Show every line from the entries that follow which holds the word "linecap".

§ Extracted entries
_____
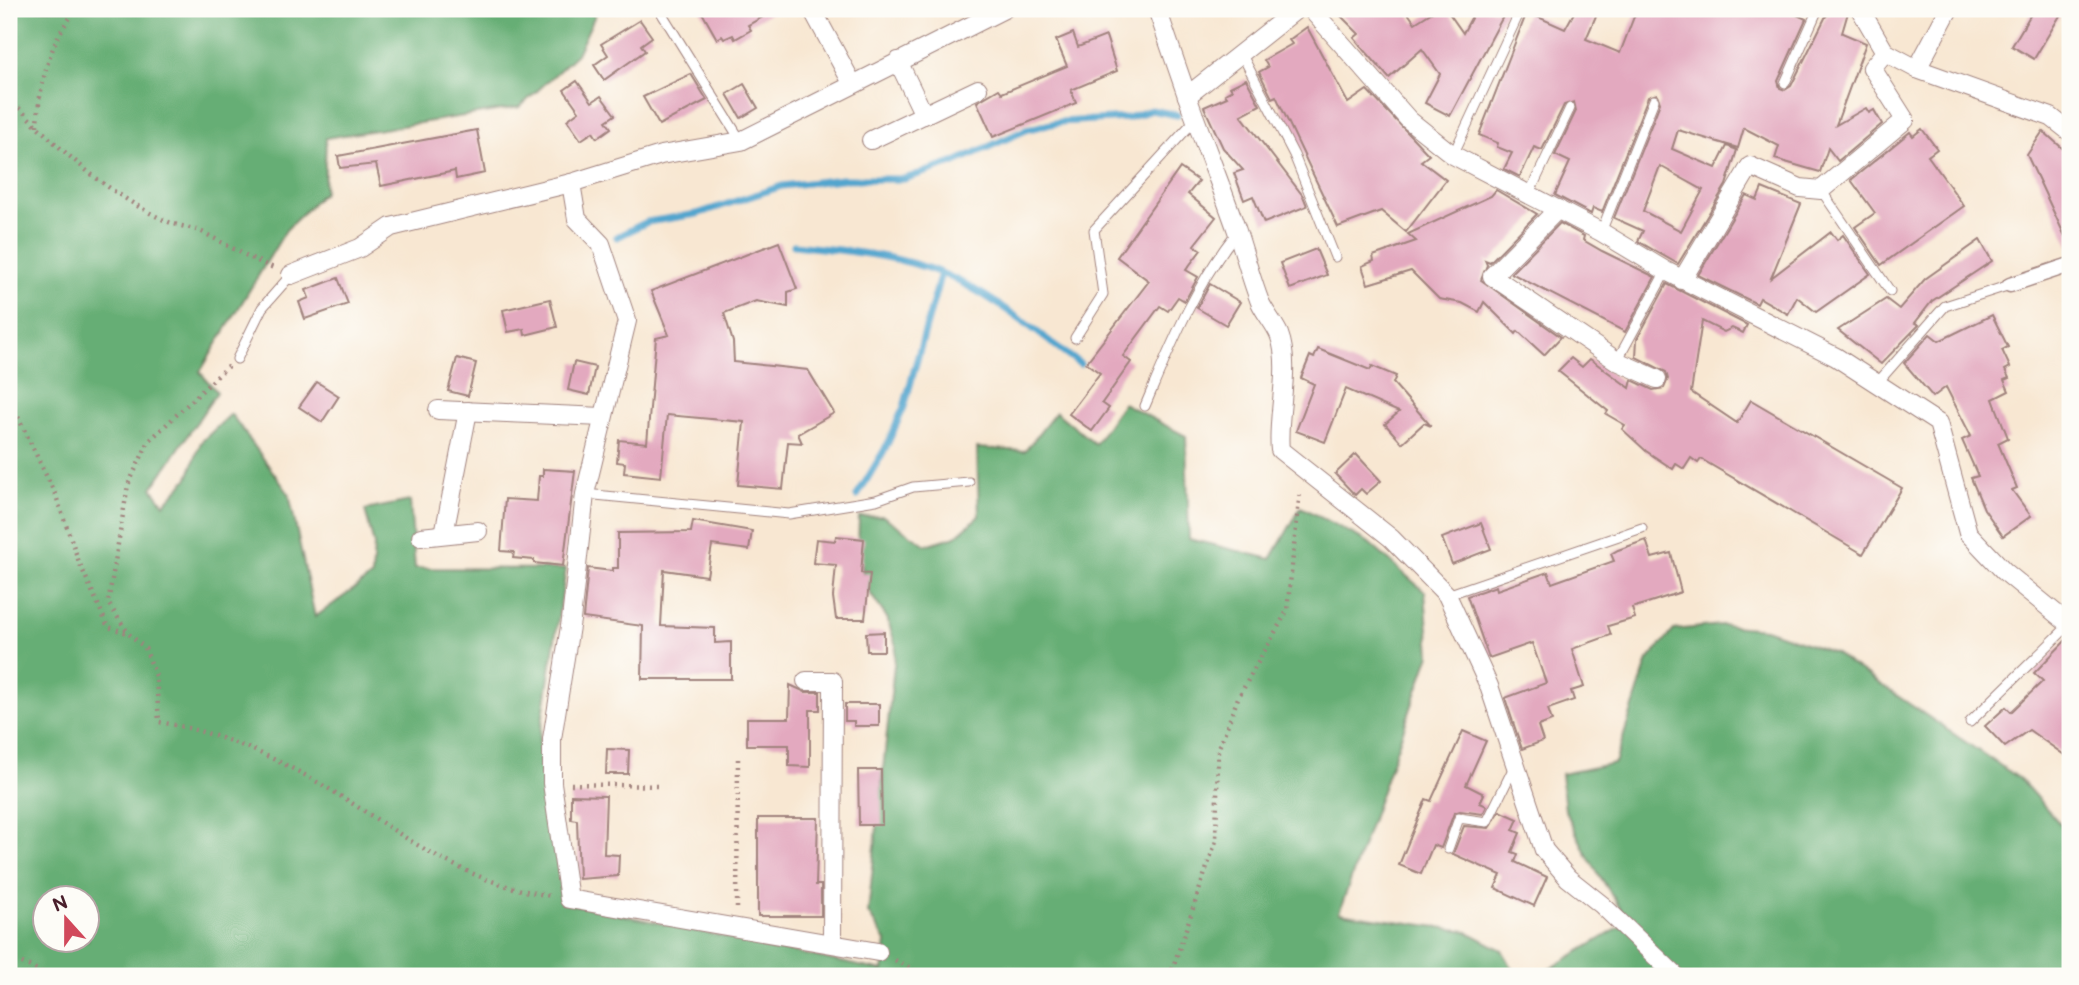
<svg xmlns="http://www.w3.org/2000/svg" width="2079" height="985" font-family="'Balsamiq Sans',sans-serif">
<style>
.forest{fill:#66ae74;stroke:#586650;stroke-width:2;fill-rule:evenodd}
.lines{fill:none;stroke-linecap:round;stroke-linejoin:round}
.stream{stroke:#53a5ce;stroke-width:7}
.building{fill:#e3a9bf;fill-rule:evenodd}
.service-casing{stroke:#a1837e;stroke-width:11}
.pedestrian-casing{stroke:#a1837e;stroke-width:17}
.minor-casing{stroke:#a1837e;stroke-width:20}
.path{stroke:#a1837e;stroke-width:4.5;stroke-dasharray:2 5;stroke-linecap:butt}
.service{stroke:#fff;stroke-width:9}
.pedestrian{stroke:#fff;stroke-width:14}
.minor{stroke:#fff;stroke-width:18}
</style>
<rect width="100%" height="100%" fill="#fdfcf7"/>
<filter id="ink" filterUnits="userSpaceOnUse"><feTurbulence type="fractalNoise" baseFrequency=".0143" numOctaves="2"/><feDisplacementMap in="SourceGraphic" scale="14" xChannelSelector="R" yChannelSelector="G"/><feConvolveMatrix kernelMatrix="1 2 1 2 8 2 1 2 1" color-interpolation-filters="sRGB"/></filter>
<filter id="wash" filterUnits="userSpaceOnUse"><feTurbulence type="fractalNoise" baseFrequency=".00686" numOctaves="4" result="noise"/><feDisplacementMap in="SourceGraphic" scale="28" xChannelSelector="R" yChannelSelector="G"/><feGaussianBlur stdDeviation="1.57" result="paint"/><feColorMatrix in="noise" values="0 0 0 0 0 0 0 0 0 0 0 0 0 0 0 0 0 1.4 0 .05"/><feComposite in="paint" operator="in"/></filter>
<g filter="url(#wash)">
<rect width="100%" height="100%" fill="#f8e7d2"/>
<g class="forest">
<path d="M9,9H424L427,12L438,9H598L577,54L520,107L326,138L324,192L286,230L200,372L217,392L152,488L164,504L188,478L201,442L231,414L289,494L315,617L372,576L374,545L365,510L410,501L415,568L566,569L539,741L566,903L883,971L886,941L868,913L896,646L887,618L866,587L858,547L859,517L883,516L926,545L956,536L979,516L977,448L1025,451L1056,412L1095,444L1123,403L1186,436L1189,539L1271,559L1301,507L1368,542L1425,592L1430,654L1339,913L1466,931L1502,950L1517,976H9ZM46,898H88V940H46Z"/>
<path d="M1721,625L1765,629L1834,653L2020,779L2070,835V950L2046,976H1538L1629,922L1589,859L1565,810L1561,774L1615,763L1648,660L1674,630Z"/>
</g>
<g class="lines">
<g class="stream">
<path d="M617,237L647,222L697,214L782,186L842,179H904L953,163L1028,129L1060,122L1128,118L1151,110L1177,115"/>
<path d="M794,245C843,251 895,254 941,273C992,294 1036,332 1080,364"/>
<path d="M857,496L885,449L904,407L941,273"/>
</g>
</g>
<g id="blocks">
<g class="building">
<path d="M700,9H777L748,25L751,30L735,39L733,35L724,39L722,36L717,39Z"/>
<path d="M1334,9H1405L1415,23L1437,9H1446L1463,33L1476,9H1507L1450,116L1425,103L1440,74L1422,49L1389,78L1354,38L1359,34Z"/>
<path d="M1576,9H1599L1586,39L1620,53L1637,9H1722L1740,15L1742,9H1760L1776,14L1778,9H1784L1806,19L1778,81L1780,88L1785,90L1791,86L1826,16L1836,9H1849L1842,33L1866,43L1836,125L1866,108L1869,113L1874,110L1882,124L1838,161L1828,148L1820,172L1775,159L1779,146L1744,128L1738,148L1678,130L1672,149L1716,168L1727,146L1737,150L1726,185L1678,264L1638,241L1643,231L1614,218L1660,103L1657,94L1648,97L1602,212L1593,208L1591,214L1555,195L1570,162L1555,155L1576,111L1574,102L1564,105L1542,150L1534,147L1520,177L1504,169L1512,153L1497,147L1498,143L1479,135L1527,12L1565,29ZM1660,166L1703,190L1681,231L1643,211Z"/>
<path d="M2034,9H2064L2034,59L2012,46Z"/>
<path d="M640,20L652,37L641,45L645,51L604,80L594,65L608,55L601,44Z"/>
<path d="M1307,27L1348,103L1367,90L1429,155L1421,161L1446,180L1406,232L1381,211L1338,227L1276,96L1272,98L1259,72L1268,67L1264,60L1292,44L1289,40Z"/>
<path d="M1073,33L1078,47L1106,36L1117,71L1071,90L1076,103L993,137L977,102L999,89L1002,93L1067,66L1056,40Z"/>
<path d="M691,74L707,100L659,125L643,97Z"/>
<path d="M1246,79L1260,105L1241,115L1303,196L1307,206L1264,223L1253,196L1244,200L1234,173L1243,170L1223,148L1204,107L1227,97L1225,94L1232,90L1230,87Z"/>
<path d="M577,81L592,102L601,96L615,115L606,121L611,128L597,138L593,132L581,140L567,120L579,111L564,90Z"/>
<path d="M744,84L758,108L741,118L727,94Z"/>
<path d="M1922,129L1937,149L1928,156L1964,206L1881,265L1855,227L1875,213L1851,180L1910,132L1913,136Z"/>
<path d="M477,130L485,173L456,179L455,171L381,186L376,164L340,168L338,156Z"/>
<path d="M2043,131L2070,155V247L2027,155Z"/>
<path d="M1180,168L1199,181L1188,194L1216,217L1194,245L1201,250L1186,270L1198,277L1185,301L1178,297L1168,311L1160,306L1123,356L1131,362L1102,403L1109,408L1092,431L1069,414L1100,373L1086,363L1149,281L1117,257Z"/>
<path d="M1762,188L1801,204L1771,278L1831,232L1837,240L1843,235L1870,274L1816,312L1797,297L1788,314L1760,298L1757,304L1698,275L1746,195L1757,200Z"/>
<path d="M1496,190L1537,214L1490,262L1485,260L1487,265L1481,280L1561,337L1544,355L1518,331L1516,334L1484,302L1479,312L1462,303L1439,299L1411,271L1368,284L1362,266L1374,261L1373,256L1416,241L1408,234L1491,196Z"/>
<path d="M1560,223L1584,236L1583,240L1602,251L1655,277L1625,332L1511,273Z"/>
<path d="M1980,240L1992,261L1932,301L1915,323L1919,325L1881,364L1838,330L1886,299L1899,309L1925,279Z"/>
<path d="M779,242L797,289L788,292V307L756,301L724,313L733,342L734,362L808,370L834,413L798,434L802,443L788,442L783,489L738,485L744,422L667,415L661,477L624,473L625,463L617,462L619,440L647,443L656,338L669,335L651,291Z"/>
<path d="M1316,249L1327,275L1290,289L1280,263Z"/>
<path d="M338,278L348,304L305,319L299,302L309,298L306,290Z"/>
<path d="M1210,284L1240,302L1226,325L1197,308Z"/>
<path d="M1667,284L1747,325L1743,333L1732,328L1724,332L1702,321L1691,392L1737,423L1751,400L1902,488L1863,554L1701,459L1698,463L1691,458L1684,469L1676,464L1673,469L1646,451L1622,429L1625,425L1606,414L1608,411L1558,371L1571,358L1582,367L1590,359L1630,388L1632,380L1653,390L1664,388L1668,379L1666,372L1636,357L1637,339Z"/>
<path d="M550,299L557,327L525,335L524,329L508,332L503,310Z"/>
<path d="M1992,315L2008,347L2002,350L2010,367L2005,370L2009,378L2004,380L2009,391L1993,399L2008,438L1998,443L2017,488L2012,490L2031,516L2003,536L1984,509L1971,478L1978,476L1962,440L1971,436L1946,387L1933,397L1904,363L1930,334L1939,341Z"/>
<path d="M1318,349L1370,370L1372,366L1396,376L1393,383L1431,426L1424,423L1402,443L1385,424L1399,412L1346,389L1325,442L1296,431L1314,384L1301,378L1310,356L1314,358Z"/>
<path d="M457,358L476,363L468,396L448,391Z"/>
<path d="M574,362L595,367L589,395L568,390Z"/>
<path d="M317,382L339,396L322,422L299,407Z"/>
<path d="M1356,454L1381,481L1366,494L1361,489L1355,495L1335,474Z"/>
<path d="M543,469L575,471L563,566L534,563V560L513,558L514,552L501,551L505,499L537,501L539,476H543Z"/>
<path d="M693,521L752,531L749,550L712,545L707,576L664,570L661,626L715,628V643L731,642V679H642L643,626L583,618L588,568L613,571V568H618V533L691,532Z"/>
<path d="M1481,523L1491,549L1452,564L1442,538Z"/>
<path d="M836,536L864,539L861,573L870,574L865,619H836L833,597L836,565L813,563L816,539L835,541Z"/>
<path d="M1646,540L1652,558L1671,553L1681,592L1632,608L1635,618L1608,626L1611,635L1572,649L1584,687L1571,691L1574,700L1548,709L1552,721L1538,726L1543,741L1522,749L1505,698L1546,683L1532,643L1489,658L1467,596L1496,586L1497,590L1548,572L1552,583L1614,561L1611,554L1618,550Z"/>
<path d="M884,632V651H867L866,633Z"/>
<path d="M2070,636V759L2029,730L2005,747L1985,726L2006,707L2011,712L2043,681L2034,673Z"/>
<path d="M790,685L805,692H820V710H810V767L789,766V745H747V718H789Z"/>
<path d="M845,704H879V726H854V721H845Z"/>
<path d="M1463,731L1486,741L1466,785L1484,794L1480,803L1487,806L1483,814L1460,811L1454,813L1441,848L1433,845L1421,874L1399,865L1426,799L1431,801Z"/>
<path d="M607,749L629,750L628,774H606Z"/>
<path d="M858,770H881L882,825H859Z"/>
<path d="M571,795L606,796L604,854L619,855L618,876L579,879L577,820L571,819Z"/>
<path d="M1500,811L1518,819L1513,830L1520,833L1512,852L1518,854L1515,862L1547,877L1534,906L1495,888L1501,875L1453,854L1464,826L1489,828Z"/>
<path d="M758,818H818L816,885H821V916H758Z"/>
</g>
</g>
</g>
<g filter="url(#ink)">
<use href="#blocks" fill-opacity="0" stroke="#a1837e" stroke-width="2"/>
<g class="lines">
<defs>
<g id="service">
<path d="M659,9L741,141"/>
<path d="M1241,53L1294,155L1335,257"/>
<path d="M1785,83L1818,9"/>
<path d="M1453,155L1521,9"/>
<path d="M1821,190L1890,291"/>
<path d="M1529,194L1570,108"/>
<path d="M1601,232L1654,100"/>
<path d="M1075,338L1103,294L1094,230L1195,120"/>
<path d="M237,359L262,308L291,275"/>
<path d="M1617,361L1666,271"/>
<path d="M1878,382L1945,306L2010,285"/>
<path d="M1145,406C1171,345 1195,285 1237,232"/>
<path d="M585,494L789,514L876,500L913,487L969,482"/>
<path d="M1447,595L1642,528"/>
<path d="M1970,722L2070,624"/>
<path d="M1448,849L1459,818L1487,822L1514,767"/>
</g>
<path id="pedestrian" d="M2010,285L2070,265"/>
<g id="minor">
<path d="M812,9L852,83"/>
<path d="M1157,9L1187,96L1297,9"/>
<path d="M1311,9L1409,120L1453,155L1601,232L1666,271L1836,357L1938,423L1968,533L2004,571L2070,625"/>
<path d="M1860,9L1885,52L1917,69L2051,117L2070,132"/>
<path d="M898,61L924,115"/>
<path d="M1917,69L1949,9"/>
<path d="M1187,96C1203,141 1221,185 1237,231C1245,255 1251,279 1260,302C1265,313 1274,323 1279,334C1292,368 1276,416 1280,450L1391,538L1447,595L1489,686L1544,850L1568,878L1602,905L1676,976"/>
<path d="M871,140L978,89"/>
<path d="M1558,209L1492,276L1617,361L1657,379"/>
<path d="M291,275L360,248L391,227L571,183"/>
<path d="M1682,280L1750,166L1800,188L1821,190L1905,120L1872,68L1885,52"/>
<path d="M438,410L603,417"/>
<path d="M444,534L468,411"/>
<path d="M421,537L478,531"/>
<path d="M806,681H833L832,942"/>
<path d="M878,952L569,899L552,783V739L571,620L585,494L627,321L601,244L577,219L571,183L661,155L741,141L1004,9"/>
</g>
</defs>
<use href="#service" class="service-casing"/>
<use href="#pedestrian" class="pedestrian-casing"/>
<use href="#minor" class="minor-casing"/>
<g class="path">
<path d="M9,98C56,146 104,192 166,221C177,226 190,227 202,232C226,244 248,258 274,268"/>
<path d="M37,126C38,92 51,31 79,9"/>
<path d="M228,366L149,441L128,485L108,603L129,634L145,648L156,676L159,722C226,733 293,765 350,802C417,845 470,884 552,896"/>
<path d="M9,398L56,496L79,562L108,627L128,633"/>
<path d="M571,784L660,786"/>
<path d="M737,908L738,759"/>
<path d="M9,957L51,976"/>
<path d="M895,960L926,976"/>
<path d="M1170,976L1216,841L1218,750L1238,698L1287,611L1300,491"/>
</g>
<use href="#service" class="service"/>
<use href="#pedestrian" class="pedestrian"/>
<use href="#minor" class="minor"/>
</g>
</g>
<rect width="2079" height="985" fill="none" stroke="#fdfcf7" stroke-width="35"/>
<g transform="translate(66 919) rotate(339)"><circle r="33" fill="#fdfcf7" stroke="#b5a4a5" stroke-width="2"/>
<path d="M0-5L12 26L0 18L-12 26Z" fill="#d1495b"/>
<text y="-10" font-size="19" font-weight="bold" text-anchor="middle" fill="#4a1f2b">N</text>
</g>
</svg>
_____
§ Written solution
.lines{fill:none;stroke-linecap:round;stroke-linejoin:round}
.path{stroke:#a1837e;stroke-width:4.5;stroke-dasharray:2 5;stroke-linecap:butt}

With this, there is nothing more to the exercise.